━━━━━ Source document ━━━━━
The new lorry loading and EU plant quarantine shed by the main packing shed is now finished and the concrete dry. A great achievement by the landscape team and nursery staff.
Lots of Hamamelis looking splendid:Hamamelis x intermedia ‘Arnold Promise’
2020 – CHW
The new bait in the squirrel traps is showing signs of working immediately! Sunflower seeds are working.
A large tree falls at the Green Gate blocking the drive and making quite a mess. The rotten beech tree had a nest of honey bees in it but they appear to have moved on.
The last bit of leaf blowing up on the garden paths prior to opening in mid February. A few branches had fallen down onto some camellias beside the path below Burns Bank. These have now been pollarded and tidied up.
Cyclocurya paliuris (SICH 1784)
2018 – CHW
Acer albopurpurascens (CWJ 12361) is another new one to us. Clearly evergreen here and not much like an acer in leaf at all. New growth has just hardened off – hopefully enough to survive a cold snap.
First wild daffodil out at the Four in Hand.
Snowdrops around the daffodils.
A pheasant has half eaten this early daffodil flower.
More snowdrops are out properly. First individual flower a week ago.
Azalea ‘Hinomayo’ now nearing a full flush of flower.
Fuchsia flowers still in abundance and some leaves still on the plants.
1931 – JCW
This varies hardly at all from the last few years, it is really the worst time in all the year, if the H mollis were taken away there would be nothing but Camellia speciosa.
1929 – JCW
Just as in 1923 and very little to be seen, it is cold for planting, the wind has been East for some time.
1924 – JCW
R lutescens the early form is vg and so is mucronulatum at its very best.
1923 – JCW
This follows a late cold and wet summer and not much is moving, but after the Hamamelis mollis and E darleyensis there is not very much else.
1919 – JCW
I saw a plant of Ordus mascula coming up. 10 species of Rhodoⁿ show flower of which Barbatum and moupinense at the best. Cyclamen coum is coming on. Hamamelis mollis has been out for a fortnight.
1912 – JCW
A seedling trumpet (poor) is in flower and 35 blooms of Narcissus clusii are open at once, a good few Soleil D’or open.
1909 – JCW
One third of the daffs show up. Several Camellias, C coum very good, R nobleanum is nice, Ericas good – very. Snowdrops are nice, one trumpet shows colour.
1898 – JCW
40 or 50 Crocus out. Picked several spikes of Iris germanica. Most of the tulips above ground. No sign of Madam de Graaf, about 100 of Engelhart’s seedlings show up.
━━━━━ The data ━━━━━
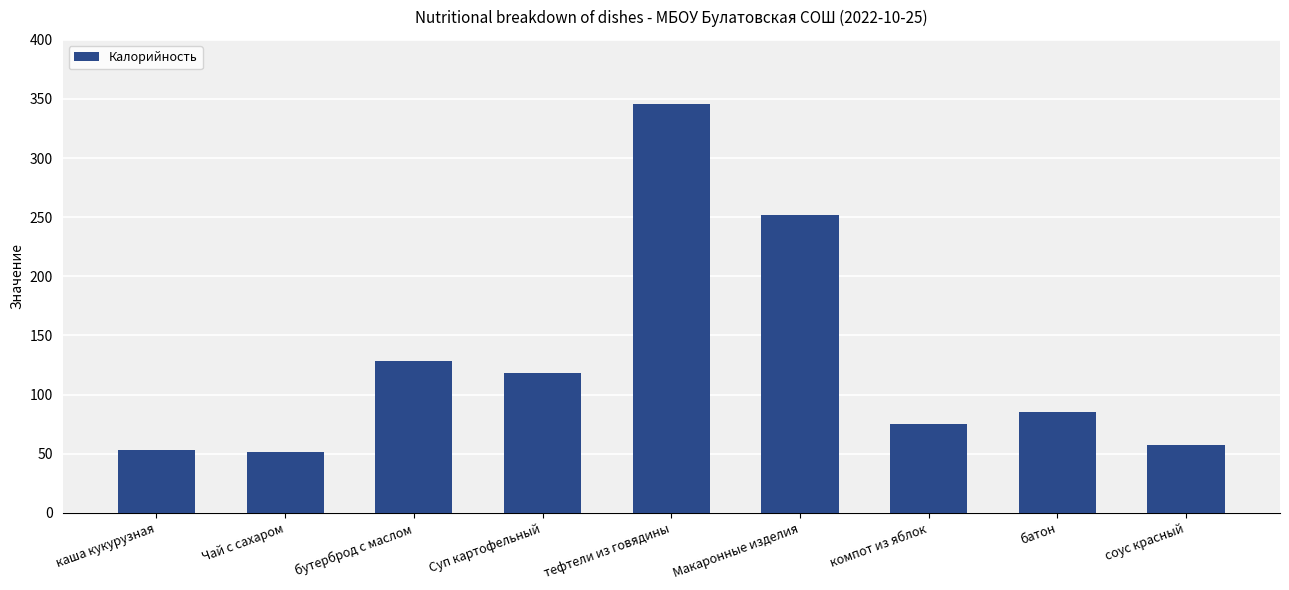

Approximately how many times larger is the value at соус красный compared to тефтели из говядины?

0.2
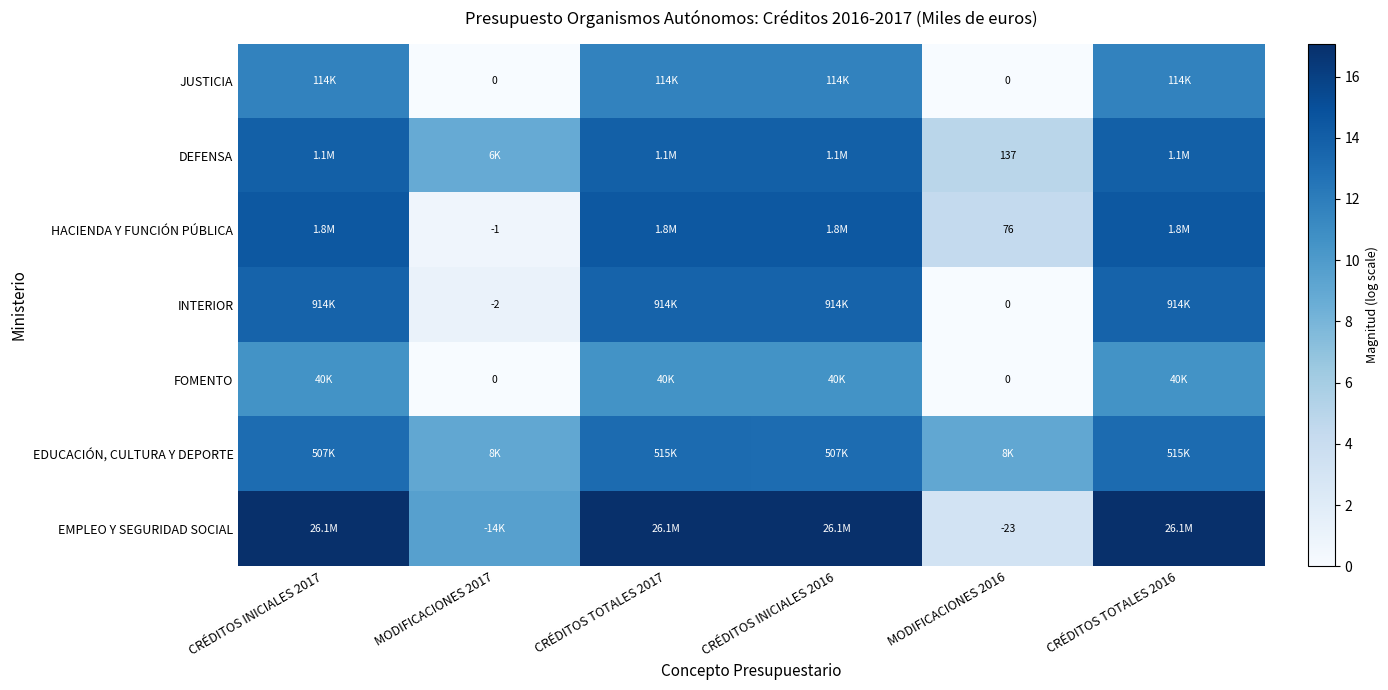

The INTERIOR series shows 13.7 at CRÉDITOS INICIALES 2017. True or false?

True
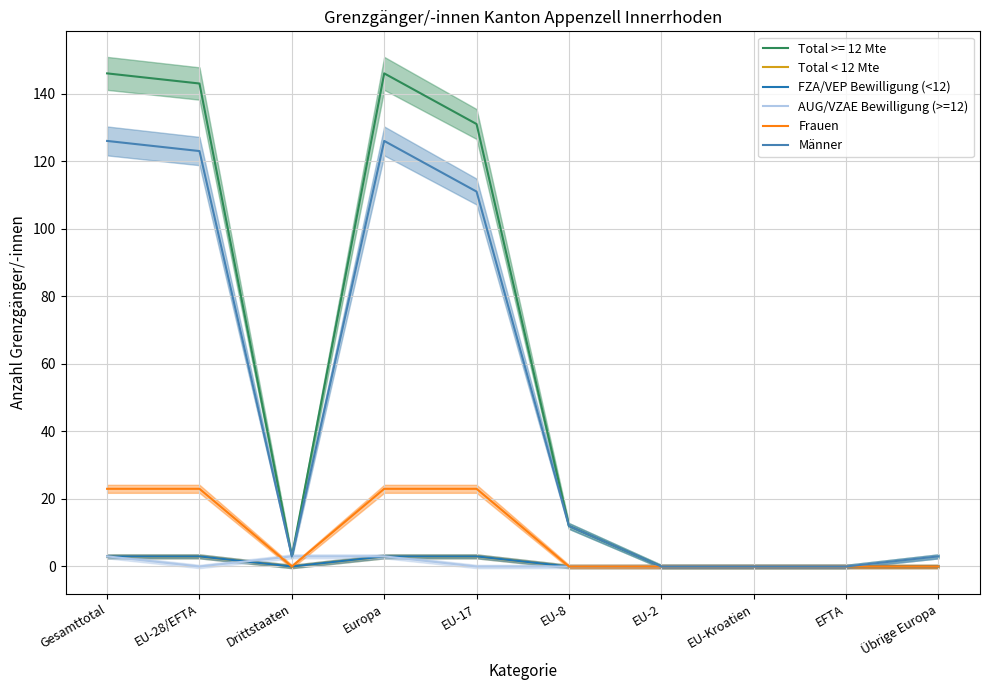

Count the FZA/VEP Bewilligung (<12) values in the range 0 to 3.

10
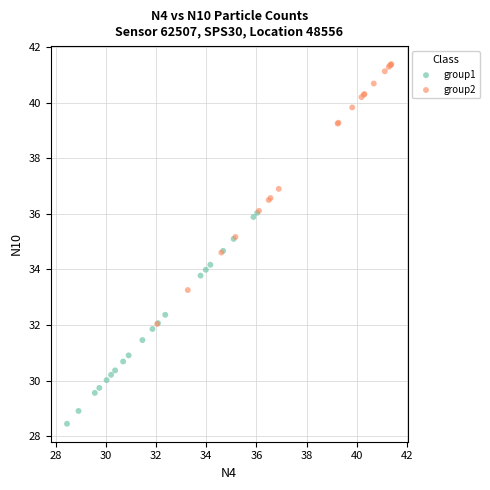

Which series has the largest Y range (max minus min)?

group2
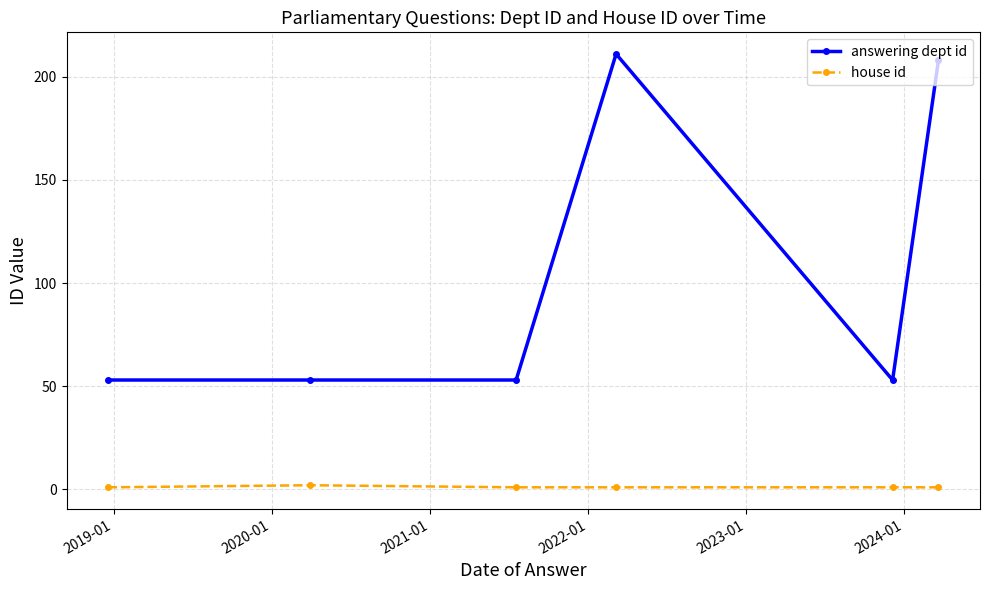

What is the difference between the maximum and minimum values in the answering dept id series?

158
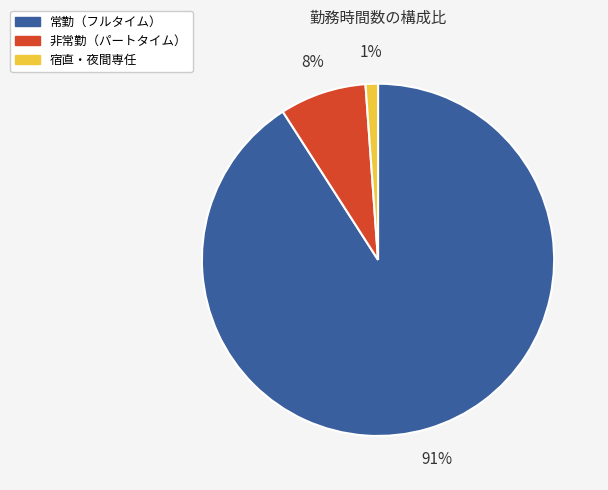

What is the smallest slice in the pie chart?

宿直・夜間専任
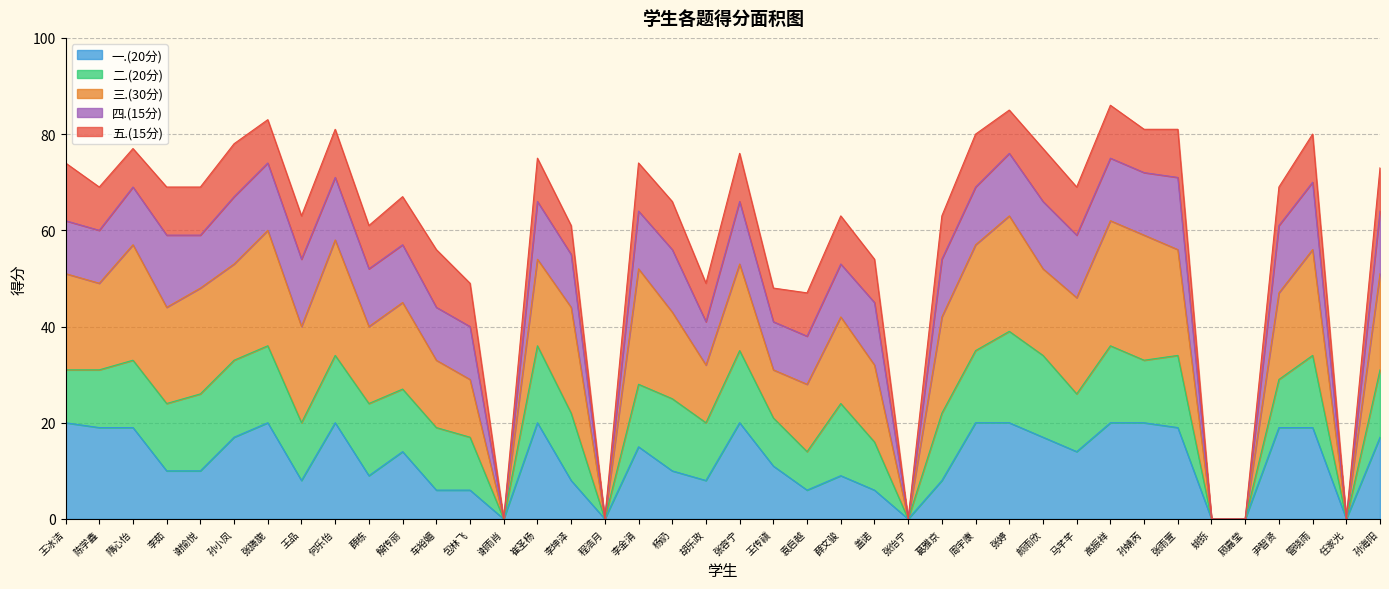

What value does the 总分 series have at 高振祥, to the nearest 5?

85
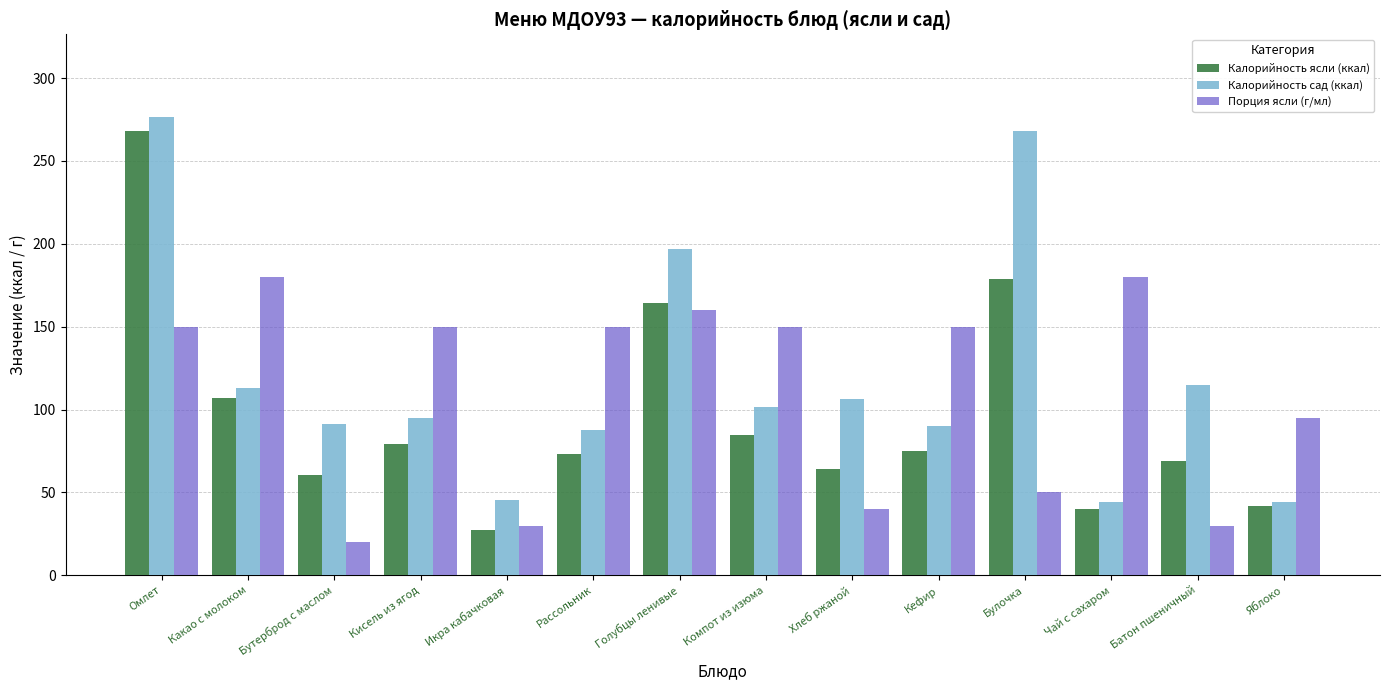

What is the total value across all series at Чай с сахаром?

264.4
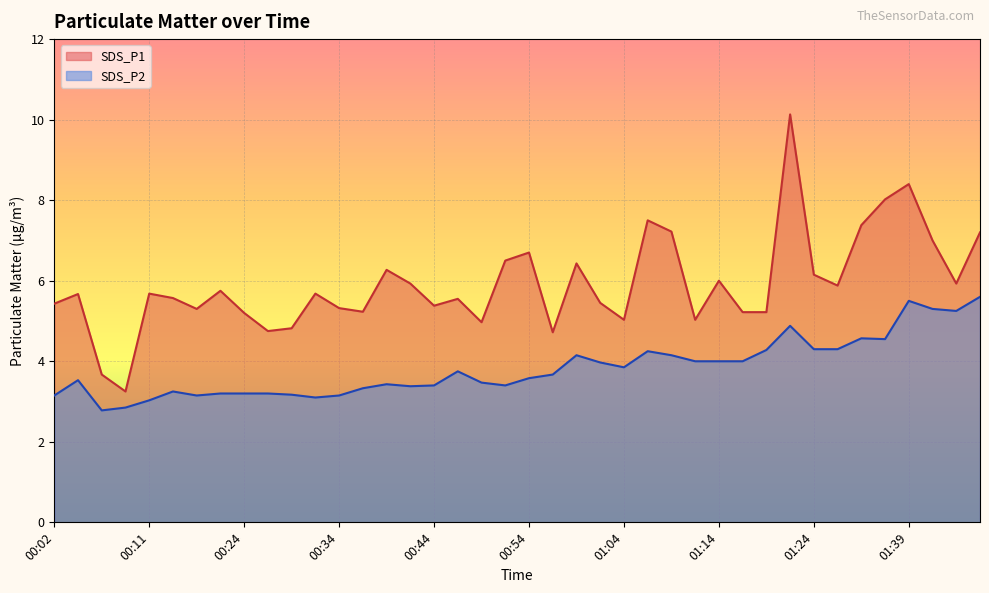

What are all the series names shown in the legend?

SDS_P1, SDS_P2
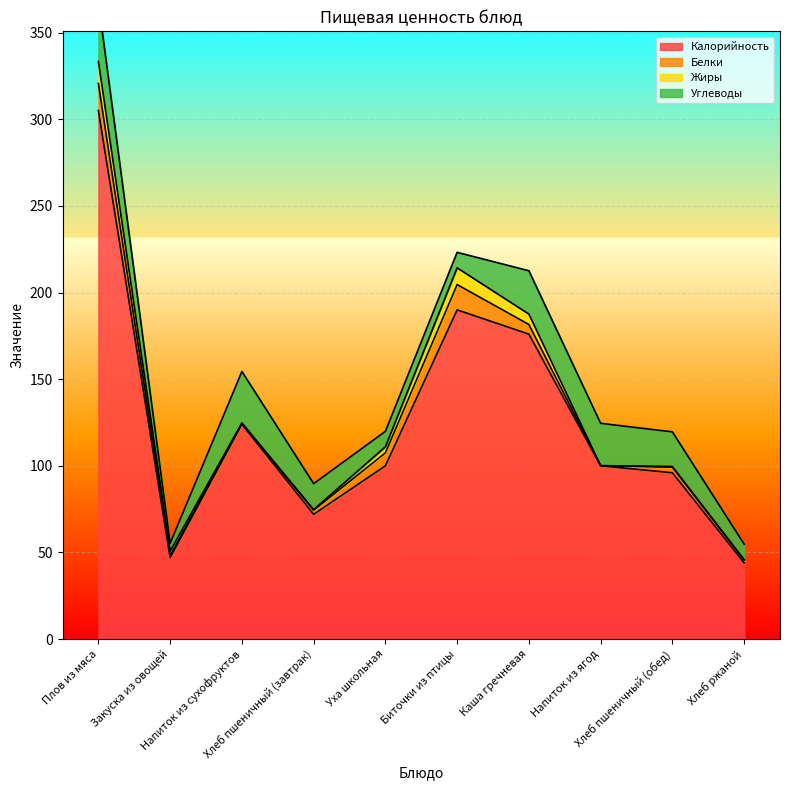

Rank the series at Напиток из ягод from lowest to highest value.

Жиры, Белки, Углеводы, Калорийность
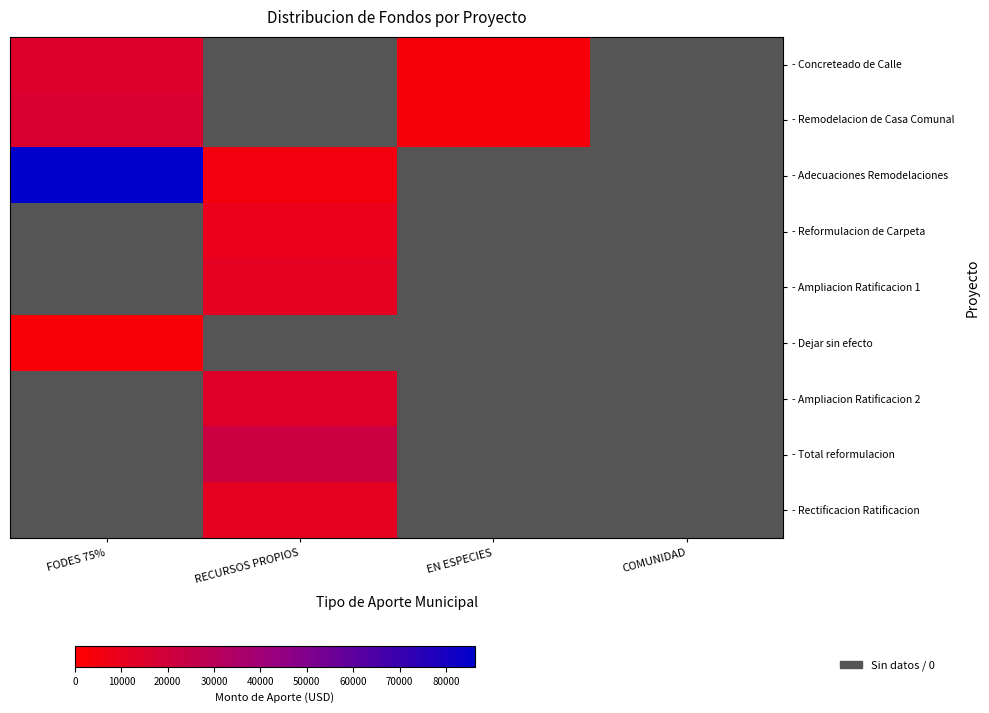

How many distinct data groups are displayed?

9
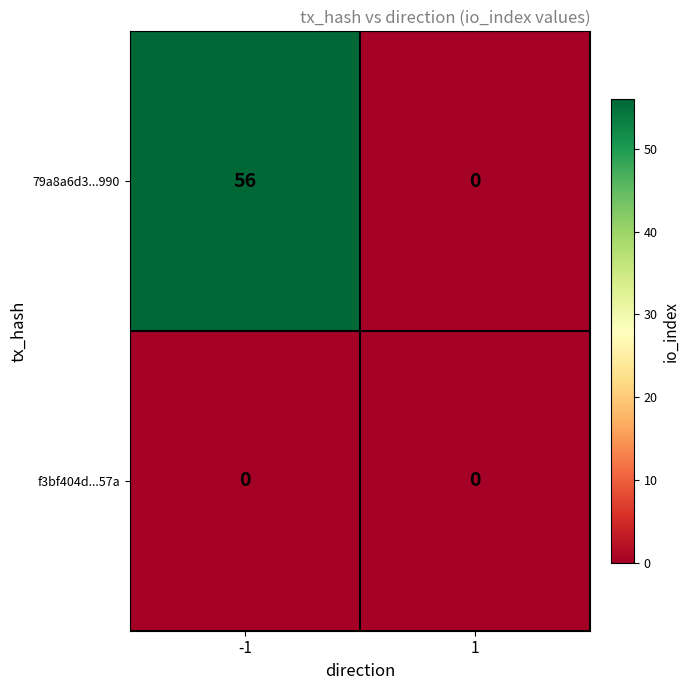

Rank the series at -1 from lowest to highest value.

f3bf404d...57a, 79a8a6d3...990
━━━━━
▸ **Prompt**
Rewrite the garden diary between "First wild daffodil" and "flush of flower.", inclusive, replacing "pheasant" with "rabbit".

▸ **Result of this exercise**
First wild daffodil out at the Four in Hand.
Snowdrops around the daffodils.
A rabbit has half eaten this early daffodil flower.
More snowdrops are out properly. First individual flower a week ago.
Azalea ‘Hinomayo’ now nearing a full flush of flower.